I recently published an article on The Asexual Agenda analyzing an episode of the kids’ show Recess.
What Elden Ring Is Like For Someone Who Doesn’t Play Games | Razbuten (video, 28 min) – Another perspective on a topic I wrote about, in my dialectic review of Elden Ring. My husband is definitely a more “advanced” gamer than Razbuten’s wife, and did eventually complete Elden Ring, but he agreed with many of the observations in this video. He said he went back to look at the tutorial, and it was remarkable how many things he misunderstood or completely missed. He also tried avoiding difficult encounters by going elsewhere in the open world, but then it turns out that everything else in the game is also too difficult.
For another perspective, I also saw another article titled “‘Elden Ring’ is undeniably game of the year–and that’s a problem“. While I agree with the main point, I find some of the supporting arguments bizarre. What kind of person wants to get into gaming for the first time, and goes straight to Elden Ring just because it got game of the year? How is it that they have heard of The Game Awards at all, without having heard that Elden Ring is hard? I’m what they call a “core” gamer and even I am barely aware of The Game Awards.
Surge Pricing Will Kill Us All | Unlearning Economics (video, 40 min) – An analysis of surge pricing as practiced by Uber, which I think gets into some of the micro problems of free markets. In theory, free markets should efficiently allocate rides to people who need them most. However, because there’s inequality in ability to pay, it instead allocates rides to people who have more money.
I consider myself to be socialist, but I also believe in free markets which probably puts me at odds with a lot of other self-identified socialists. I think robust wealth redistribution would go a long ways towards solving the problems with free markets, and then stuff like surge pricing would actually allocate rides efficiently as intended.
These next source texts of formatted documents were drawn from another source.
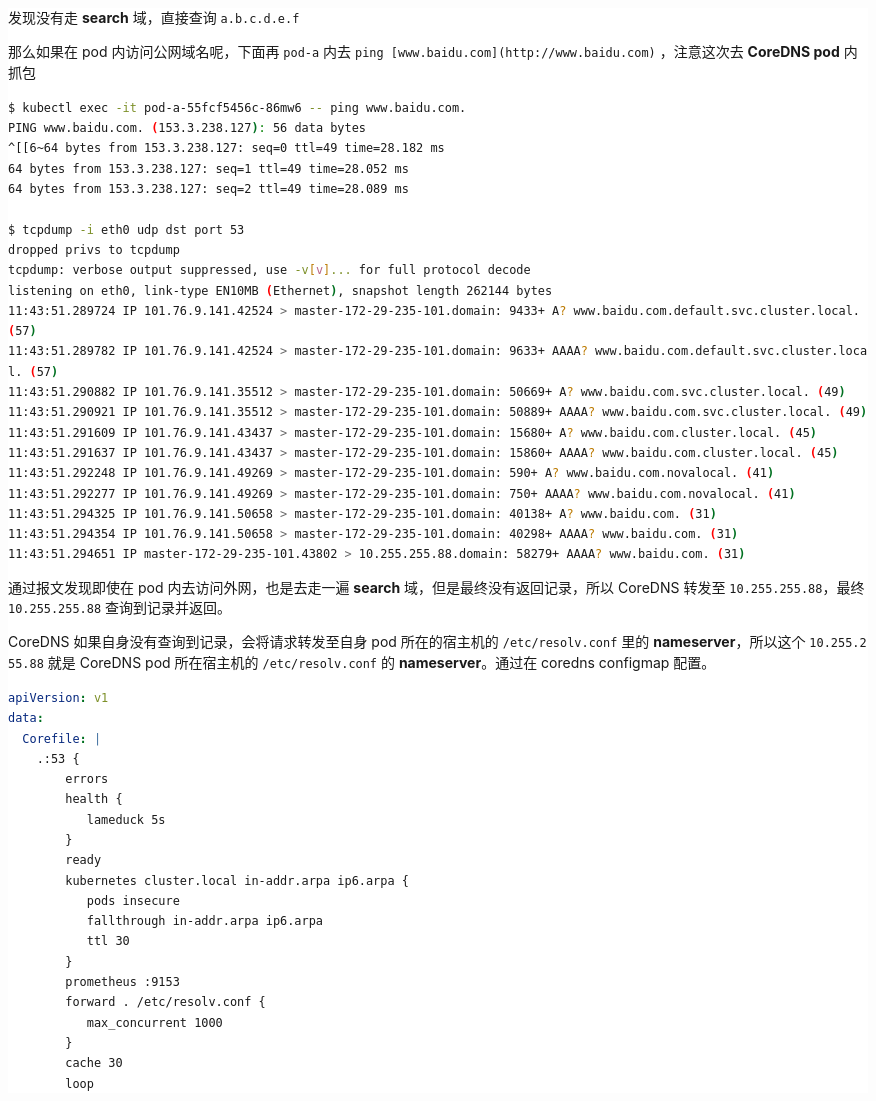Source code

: 发现没有走 **search** 域，直接查询 `a.b.c.d.e.f`

那么如果在 pod 内访问公网域名呢，下面再 `pod-a` 内去 `ping [www.baidu.com](http://www.baidu.com)` ，注意这次去 **CoreDNS pod** 内抓包

```bash
$ kubectl exec -it pod-a-55fcf5456c-86mw6 -- ping www.baidu.com.
PING www.baidu.com. (153.3.238.127): 56 data bytes
^[[6~64 bytes from 153.3.238.127: seq=0 ttl=49 time=28.182 ms
64 bytes from 153.3.238.127: seq=1 ttl=49 time=28.052 ms
64 bytes from 153.3.238.127: seq=2 ttl=49 time=28.089 ms

$ tcpdump -i eth0 udp dst port 53
dropped privs to tcpdump
tcpdump: verbose output suppressed, use -v[v]... for full protocol decode
listening on eth0, link-type EN10MB (Ethernet), snapshot length 262144 bytes
11:43:51.289724 IP 101.76.9.141.42524 > master-172-29-235-101.domain: 9433+ A? www.baidu.com.default.svc.cluster.local. (57)
11:43:51.289782 IP 101.76.9.141.42524 > master-172-29-235-101.domain: 9633+ AAAA? www.baidu.com.default.svc.cluster.local. (57)
11:43:51.290882 IP 101.76.9.141.35512 > master-172-29-235-101.domain: 50669+ A? www.baidu.com.svc.cluster.local. (49)
11:43:51.290921 IP 101.76.9.141.35512 > master-172-29-235-101.domain: 50889+ AAAA? www.baidu.com.svc.cluster.local. (49)
11:43:51.291609 IP 101.76.9.141.43437 > master-172-29-235-101.domain: 15680+ A? www.baidu.com.cluster.local. (45)
11:43:51.291637 IP 101.76.9.141.43437 > master-172-29-235-101.domain: 15860+ AAAA? www.baidu.com.cluster.local. (45)
11:43:51.292248 IP 101.76.9.141.49269 > master-172-29-235-101.domain: 590+ A? www.baidu.com.novalocal. (41)
11:43:51.292277 IP 101.76.9.141.49269 > master-172-29-235-101.domain: 750+ AAAA? www.baidu.com.novalocal. (41)
11:43:51.294325 IP 101.76.9.141.50658 > master-172-29-235-101.domain: 40138+ A? www.baidu.com. (31)
11:43:51.294354 IP 101.76.9.141.50658 > master-172-29-235-101.domain: 40298+ AAAA? www.baidu.com. (31)
11:43:51.294651 IP master-172-29-235-101.43802 > 10.255.255.88.domain: 58279+ AAAA? www.baidu.com. (31)
```

通过报文发现即使在 pod 内去访问外网，也是去走一遍 **search** 域，但是最终没有返回记录，所以 CoreDNS 转发至 `10.255.255.88`，最终 `10.255.255.88` 查询到记录并返回。

CoreDNS 如果自身没有查询到记录，会将请求转发至自身 pod 所在的宿主机的 `/etc/resolv.conf` 里的 **nameserver**，所以这个 `10.255.255.88` 就是 CoreDNS pod 所在宿主机的 `/etc/resolv.conf` 的 **nameserver**。通过在 coredns configmap 配置。

```yaml
apiVersion: v1
data:
  Corefile: |
    .:53 {
        errors
        health {
           lameduck 5s
        }
        ready
        kubernetes cluster.local in-addr.arpa ip6.arpa {
           pods insecure
           fallthrough in-addr.arpa ip6.arpa
           ttl 30
        }
        prometheus :9153
        forward . /etc/resolv.conf {
           max_concurrent 1000
        }
        cache 30
        loop
```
Of course, it wouldn’t solve all the problems, and there’s definitely a lack of transparency and predictability in surge pricing. I wonder if it would help if Uber were required to announce pricing surges a day or a week ahead of time, so people could plan around it.
Argument Clinic: Pseudo-Skepticism | stderr – Marcus Ranum focuses on a particular argument tactic, asking for references and studies. In a way, it’s a fair demand, and basically the same thing as saying “citation needed”. But it’s also a lot of work to provide citations, and a lot of work to determine whether the citations are correct, and I’m not willing to perform that work for some rando who will probably not be convinced regardless.
SchreiberBike says
I’m basically a democratic socialist, and I agree that free markets can solve most problems better than a command economy. But not everything; when the market is the only force, increasing income inequality is inevitable (natural alliteration). A democratic country could make some reasonable adjustments, I think that with high taxes, smart services, and a universal basic income, practically everyone would come out ahead.
The extremely rich don’t see it that way and they’ve done so much that the US is only a republican democracy in name.